> _PROBLEM DETAILS_
Reproduce the entries exactly, but keep the pictures out of the copy.

> _SUPPLIED RECORDS_

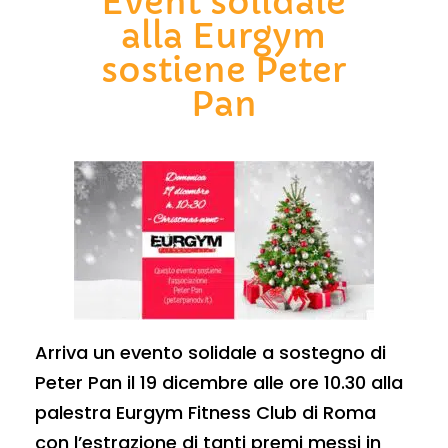
Event solidale
alla Eurgym
sostiene Peter
Pan
Arriva un evento solidale a sostegno di
Peter Pan il 19 dicembre alle ore 10.30 alla
palestra Eurgym Fitness Club di Roma
con l’estrazione di tanti premi messi in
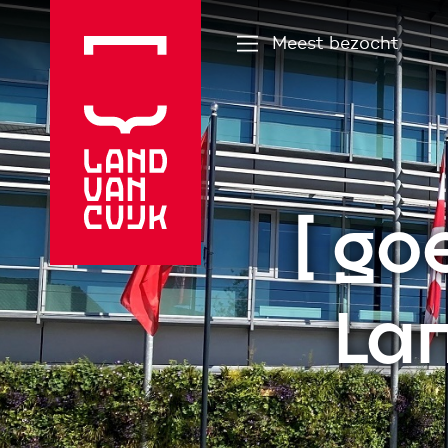
Meest bezocht
go
Lan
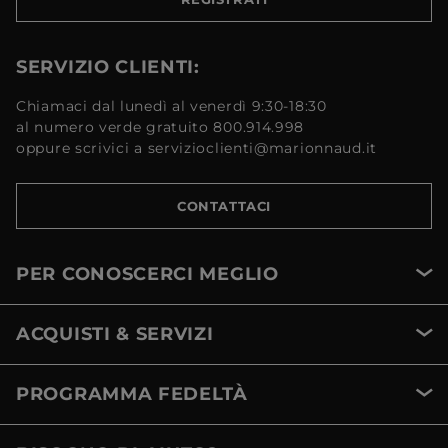
SERVIZIO CLIENTI:
Chiamaci dal lunedì al venerdì 9:30-18:30
al numero verde gratuito 800.914.998
oppure scrivici a servizioclienti@marionnaud.it
CONTATTACI
PER CONOSCERCI MEGLIO
ACQUISTI & SERVIZI
PROGRAMMA FEDELTÀ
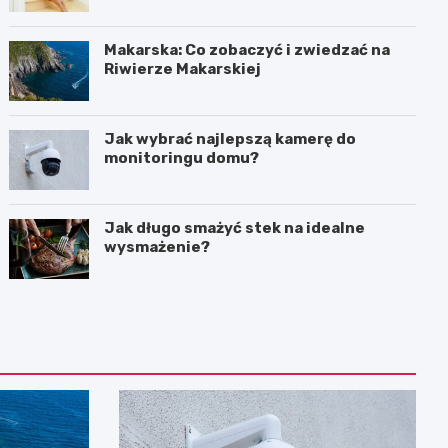
Makarska: Co zobaczyć i zwiedzać na
Riwierze Makarskiej
Jak wybrać najlepszą kamerę do
monitoringu domu?
Jak długo smażyć stek na idealne
wysmażenie?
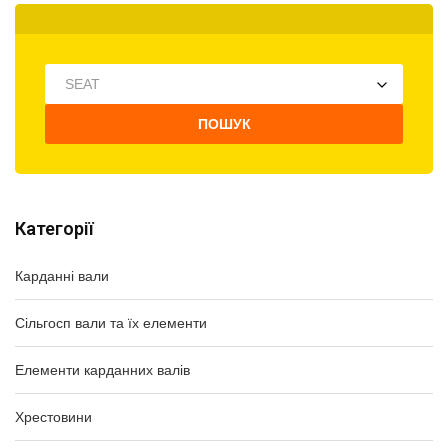
SEAT
ПОШУК
Категорії
Карданні вали
Сільгосп вали та їх елементи
Елементи карданних валів
Хрестовини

> _TASK ANSWER_
Event solidale
alla Eurgym
sostiene Peter
Pan
Arriva un evento solidale a sostegno di
Peter Pan il 19 dicembre alle ore 10.30 alla
palestra Eurgym Fitness Club di Roma
con l’estrazione di tanti premi messi in
Meest bezocht
go
Lan
SERVIZIO CLIENTI:
Chiamaci dal lunedì al venerdì 9:30-18:30
al numero verde gratuito 800.914.998
oppure scrivici a servizioclienti@marionnaud.it
CONTATTACI
PER CONOSCERCI MEGLIO
ACQUISTI & SERVIZI
PROGRAMMA FEDELTÀ
Makarska: Co zobaczyć i zwiedzać na
Riwierze Makarskiej
Jak wybrać najlepszą kamerę do
monitoringu domu?
Jak długo smażyć stek na idealne
wysmażenie?
SEAT
ПОШУК
Категорії
Карданні вали
Сільгосп вали та їх елементи
Елементи карданних валів
Хрестовини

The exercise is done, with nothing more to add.